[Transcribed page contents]
**********

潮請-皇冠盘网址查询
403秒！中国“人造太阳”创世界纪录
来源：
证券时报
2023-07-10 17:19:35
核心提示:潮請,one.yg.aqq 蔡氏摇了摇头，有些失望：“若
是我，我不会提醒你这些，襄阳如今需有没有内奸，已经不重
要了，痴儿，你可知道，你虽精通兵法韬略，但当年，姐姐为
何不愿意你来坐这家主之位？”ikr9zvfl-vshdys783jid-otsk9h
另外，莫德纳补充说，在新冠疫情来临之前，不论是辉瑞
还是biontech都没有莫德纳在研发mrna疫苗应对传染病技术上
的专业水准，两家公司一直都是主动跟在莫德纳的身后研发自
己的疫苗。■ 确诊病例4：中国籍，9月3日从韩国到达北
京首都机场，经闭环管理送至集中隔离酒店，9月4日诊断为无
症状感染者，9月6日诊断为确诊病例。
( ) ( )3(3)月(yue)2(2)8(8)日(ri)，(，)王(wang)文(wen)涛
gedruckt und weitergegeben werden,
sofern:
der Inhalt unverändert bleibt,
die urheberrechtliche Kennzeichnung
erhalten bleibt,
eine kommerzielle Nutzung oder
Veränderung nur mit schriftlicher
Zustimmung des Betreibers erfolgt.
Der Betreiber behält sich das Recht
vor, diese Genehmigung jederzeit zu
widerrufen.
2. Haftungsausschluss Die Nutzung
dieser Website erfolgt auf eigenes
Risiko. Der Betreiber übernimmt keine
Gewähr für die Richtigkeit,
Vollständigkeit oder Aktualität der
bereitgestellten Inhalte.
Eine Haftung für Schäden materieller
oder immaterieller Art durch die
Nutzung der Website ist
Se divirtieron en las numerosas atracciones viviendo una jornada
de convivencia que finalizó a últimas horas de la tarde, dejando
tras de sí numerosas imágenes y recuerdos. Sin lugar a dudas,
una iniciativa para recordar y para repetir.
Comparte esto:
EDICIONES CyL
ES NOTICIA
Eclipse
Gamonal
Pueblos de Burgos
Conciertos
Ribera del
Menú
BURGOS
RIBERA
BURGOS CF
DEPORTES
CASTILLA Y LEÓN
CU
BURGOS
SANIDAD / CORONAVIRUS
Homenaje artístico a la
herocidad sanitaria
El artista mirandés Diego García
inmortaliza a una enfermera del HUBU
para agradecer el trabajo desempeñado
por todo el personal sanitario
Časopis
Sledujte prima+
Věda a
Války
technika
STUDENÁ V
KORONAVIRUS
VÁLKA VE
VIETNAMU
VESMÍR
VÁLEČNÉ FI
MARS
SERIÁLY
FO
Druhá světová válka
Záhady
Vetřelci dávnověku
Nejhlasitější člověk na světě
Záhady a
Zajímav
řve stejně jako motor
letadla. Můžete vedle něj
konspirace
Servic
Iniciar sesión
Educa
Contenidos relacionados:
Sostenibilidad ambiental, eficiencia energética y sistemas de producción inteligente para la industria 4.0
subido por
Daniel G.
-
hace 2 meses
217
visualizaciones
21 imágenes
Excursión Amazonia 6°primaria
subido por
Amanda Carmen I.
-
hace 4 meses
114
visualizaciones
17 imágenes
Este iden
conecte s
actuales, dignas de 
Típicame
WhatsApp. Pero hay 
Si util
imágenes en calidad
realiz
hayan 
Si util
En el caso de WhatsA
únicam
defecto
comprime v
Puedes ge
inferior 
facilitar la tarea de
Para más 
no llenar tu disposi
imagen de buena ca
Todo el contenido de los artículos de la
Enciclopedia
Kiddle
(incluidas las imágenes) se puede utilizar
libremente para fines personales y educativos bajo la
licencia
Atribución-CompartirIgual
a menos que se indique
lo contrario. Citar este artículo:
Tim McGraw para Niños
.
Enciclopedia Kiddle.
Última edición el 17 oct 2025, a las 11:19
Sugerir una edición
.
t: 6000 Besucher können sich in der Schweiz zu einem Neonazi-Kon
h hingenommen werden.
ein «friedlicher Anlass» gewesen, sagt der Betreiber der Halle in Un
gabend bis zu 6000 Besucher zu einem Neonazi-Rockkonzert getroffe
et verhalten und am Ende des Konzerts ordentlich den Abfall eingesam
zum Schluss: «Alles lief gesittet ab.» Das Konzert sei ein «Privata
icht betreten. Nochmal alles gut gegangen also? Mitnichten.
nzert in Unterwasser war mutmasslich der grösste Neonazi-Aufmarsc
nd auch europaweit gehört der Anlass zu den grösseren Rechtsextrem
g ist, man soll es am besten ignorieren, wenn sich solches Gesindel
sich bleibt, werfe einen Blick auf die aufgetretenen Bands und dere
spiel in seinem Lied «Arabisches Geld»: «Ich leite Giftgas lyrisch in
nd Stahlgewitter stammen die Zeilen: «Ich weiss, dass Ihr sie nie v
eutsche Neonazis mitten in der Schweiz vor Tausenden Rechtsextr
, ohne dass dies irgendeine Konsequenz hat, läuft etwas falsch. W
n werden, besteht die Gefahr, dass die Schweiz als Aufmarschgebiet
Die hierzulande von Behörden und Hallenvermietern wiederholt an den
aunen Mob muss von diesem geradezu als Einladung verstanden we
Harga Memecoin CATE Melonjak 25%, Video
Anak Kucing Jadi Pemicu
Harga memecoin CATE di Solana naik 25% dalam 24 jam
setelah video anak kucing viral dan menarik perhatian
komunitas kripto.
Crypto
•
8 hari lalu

**********

TASK PROMPT
Repeat word for word the lines above that run from the line containing "vor, diese Genehmigung jederzeit zu" through the line containing "de convivencia que", both ends included, and nothing else.

RESULT BELOW
vor, diese Genehmigung jederzeit zu
widerrufen.
2. Haftungsausschluss Die Nutzung
dieser Website erfolgt auf eigenes
Risiko. Der Betreiber übernimmt keine
Gewähr für die Richtigkeit,
Vollständigkeit oder Aktualität der
bereitgestellten Inhalte.
Eine Haftung für Schäden materieller
oder immaterieller Art durch die
Nutzung der Website ist
Se divirtieron en las numerosas atracciones viviendo una jornada
de convivencia que finalizó a últimas horas de la tarde, dejando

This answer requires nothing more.